Il a été justement et exactement relevé qu’il y avait effectivement eu atteinte au droit de prévenir toute personne de son choix alors qu’il est établi en procédure que le numéro du proche donné n’était pas erroné, ce dernier ayant pu être contacté dès le lendemain par les services de police.
Il est exactement précisé qu’une irrégularité de la prolongation de la garde à vue s’impose au regard de l’absence d’actes réalisés à l’intérieur de cette prolongation.
Enfin, s’agissant de la mesure de rétention elle-même, il n’est nullement pris en compte l’état de vulnérabilité de l’intéressé alors même que cet état ressort indubitablement dans la procédure de garde à vue.
L’ordonnance déférée est donc confirmée.
PAR CES MOTIFS
CONFIRMONS l’ordonnance,
ORDONNONS la remise immédiate au procureur général d’une expédition de la présente ordonnance.
Fait à Paris le 17 avril 2025 à
LE GREFFIER, LE PRÉSIDENT,
REÇU NOTIFICATION DE L’ORDONNANCE ET DE L’EXERCICE DES VOIES DE RECOURS :
Pour information :
L’ordonnance n’est pas susceptible d’opposition.

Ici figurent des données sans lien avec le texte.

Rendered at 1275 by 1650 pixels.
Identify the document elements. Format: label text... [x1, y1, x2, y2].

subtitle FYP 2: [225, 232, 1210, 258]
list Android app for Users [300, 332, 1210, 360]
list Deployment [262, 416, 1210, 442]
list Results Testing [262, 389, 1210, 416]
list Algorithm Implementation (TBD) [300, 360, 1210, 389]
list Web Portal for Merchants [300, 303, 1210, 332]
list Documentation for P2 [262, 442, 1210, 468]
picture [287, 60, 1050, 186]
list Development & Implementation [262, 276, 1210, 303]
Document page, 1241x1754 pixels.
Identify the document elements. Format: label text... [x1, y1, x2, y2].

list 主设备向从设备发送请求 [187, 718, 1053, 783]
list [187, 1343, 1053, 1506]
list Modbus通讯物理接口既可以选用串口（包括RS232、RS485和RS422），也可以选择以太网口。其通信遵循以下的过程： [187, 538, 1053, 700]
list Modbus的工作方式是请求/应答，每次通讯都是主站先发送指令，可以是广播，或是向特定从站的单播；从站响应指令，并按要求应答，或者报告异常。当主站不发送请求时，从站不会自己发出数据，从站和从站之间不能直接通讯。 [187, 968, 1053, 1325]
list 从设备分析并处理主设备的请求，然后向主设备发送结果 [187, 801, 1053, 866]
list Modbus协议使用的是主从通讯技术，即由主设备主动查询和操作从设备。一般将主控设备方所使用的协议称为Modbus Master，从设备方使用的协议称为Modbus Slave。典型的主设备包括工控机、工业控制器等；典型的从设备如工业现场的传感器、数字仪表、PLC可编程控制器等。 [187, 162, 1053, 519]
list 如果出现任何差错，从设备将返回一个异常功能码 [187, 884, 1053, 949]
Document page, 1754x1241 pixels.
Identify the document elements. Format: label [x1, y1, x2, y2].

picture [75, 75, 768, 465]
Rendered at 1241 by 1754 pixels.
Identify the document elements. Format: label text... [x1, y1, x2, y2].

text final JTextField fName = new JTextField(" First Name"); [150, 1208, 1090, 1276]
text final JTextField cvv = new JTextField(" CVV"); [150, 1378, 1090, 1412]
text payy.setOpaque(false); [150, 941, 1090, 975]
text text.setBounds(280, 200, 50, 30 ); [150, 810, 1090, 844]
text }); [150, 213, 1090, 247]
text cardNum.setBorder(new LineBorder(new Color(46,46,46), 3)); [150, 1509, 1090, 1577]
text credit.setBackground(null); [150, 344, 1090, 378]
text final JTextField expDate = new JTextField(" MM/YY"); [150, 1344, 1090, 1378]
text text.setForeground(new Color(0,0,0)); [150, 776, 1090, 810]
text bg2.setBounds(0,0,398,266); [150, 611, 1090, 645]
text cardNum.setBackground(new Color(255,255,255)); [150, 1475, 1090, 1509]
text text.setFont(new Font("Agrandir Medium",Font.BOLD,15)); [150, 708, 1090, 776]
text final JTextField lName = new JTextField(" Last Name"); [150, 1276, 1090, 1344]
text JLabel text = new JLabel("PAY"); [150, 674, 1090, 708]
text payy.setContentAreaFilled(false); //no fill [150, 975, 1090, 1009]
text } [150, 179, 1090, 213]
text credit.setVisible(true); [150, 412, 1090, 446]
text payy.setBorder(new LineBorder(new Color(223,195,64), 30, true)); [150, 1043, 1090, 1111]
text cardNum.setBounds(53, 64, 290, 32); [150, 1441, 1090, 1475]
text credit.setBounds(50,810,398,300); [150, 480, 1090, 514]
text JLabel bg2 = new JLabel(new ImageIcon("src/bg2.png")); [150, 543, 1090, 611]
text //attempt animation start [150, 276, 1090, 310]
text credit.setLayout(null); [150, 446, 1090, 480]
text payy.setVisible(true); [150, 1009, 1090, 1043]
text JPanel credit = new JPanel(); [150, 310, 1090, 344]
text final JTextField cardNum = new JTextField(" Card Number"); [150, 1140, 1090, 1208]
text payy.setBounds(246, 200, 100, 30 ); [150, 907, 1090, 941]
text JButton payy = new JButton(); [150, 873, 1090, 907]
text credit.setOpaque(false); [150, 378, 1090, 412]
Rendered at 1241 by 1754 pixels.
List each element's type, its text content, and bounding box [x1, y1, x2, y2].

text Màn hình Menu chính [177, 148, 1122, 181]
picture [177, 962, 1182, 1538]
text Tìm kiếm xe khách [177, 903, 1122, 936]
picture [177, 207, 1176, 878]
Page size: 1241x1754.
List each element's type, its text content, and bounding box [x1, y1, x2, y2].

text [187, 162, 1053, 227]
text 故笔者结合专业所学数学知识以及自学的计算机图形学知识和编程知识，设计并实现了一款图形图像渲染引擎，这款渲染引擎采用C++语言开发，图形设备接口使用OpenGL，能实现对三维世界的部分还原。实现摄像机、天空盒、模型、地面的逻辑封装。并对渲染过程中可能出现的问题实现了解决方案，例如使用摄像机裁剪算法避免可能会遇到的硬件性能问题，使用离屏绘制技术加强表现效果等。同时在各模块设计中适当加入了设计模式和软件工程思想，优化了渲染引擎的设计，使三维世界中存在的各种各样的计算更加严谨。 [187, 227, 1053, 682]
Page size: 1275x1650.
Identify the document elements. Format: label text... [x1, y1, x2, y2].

Le pourvoi en cassation est ouvert à l’étranger, à l’autorité administrative qui a prononcé le maintien en zone d’attente ou la rétention et au ministère public.
Le délai de pourvoi en cassation est de deux mois à compter de la notification.
Le pourvoi est formé par déclaration écrite remise au secrétariat greffe de la Cour de cassation par l’avocat au Conseil d’Etat et à la Cour de cassation constitué par le demandeur.